Die Umbenennung in «Türk.Gay» war der Einsicht geschuldet, dass es in der Türkei nicht nur «türkische» Menschen gibt. Die Abkürzung (für «türkeistämmig») sollte dem auch in der Diaspora Rechnung tragen.
Schließlich öffnete sich die Gruppe auch Frauen, sodass der gegenwärtige Name gewählt wurde.

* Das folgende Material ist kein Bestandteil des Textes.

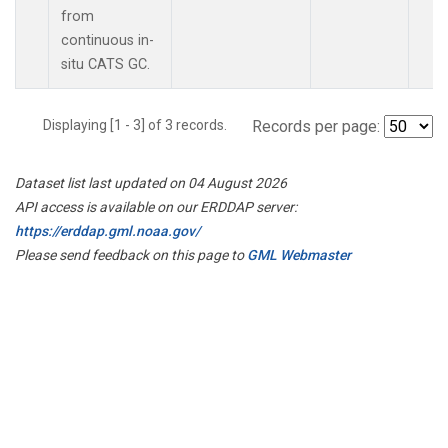
from
continuous in-
situ CATS GC.
Displaying [1 - 3] of 3 records.
Records per page:
Dataset list last updated on 04 August 2026
API access is available on our ERDDAP server:
https://erddap.gml.noaa.gov/
Please send feedback on this page to
GML Webmaster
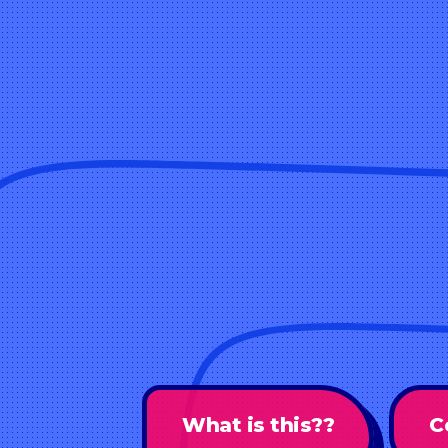
What is this??
C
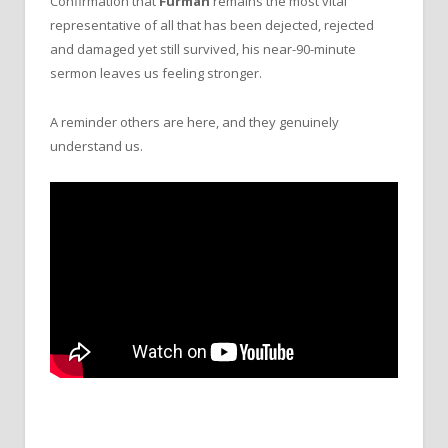
Confirmation that
Furman
remains the most vital
representative of all that has been dejected, rejected
and damaged yet still survived, his near-90-minute
sermon leaves us feeling stronger.
A reminder others are here, and they genuinely
understand us.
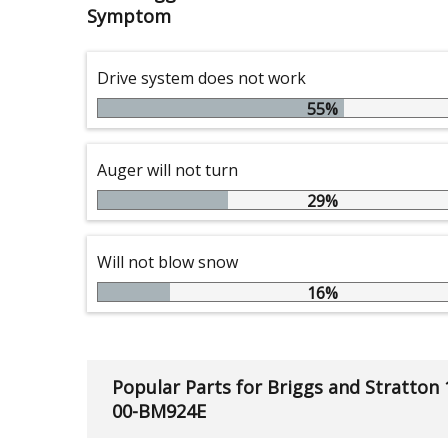
Symptom
Drive system does not work
55%
Auger will not turn
29%
Will not blow snow
16%
Popular Parts for Briggs and Stratton
00-BM924E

Seit ihrem Bestehen bieten die Gays & Lesbians aus der Türkei, seit März 2003 der erste eingetragene Verein von türkeistämmigen Lesben und Schwulen in Deutschland, ein reichhaltiges Programm, bestehend aus Bildungs-, Informations- und Unterhaltungsveranstaltungen, aber darüber hinaus auch das erwähnte Beratungsangebot. Da wir die einzige spezifische Gruppe in Berlin sind und darüber hinaus die größte im Bundesgebiet, müssen wir vielen, sich teilweise behindernden Ansprüchen gerecht werden. Wir
- tragen den Bedürfnissen von Frauen und Männern Rechnung;
- stehen Menschen im Coming Out (und zwar Jugendlichen wie älteren Menschen) zur Seite;
- bieten Transsexuellen und Transgendern spezifische Angebote;
- werden den sozialen, kulturellen und politischen Ansprüchen der Mitglieder gerecht;
- wirken als Mittler zwischen mehrheitsdeutschen und türkeistämmigen Lesben und Schwulen;
- unterstützen Eltern und Angehörige mit Rat und Tat;
- stehen als Ansprechpartner/innen für andere lesbische, schwule oder gemischte Gruppen, für Gruppen türkeistämmiger Migrantinnen und Migranten, aber auch für Behörden und Ämter zur Verfügung;
- bieten Bildungs- und machen Medienarbeit;
- decken Themen wie Asyl, Flüchtlinge, binationale Partnerschaften und eingetragene Lebenspartnerschaften ab, aber auch HIV, Aids und andere sexuell übertragbare Krankheiten;
- betreuen homosexuelle türkeistämmige Strafgefangene, aber auch viele andere Menschen und Themengebiete.
Das sind eine Menge Themen und Aufgabengebiete, die wir abdecken müssen, wenn man sich die besondere Situation vor Augen hält, in der wir leben. Grundsätzlich werden wir wegen unserer ethnischen Herkunft und wegen unserer sexuellen Orientierung oder Geschlechtsidentität diskriminiert. Für viele von uns treten aber auch weitere Merkmale hinzu, in etwa Geschlecht, Alter, Behinderung, nicht-türkische ethnische Zugehörigkeit oder eine andere Konfession oder Religion als die Mehrheit der Türkeistämmigen. Das heißt, dass wir uns immer als Minderheit in einer Minderheit befinden. – Und die Erfahrung lehrt allzu schnell, dass weder die ethnischen, noch die lesbisch-schwulen Communitys liberaler oder aufgeklärter sind, nur weil sie selbst in die Rolle von Minderheiten gesteckt werden. So muss unsere Aufmerksamkeit vielen verschiedenen Faktoren dienen, die unsere Leben strukturieren, ob wir es wollen oder nicht.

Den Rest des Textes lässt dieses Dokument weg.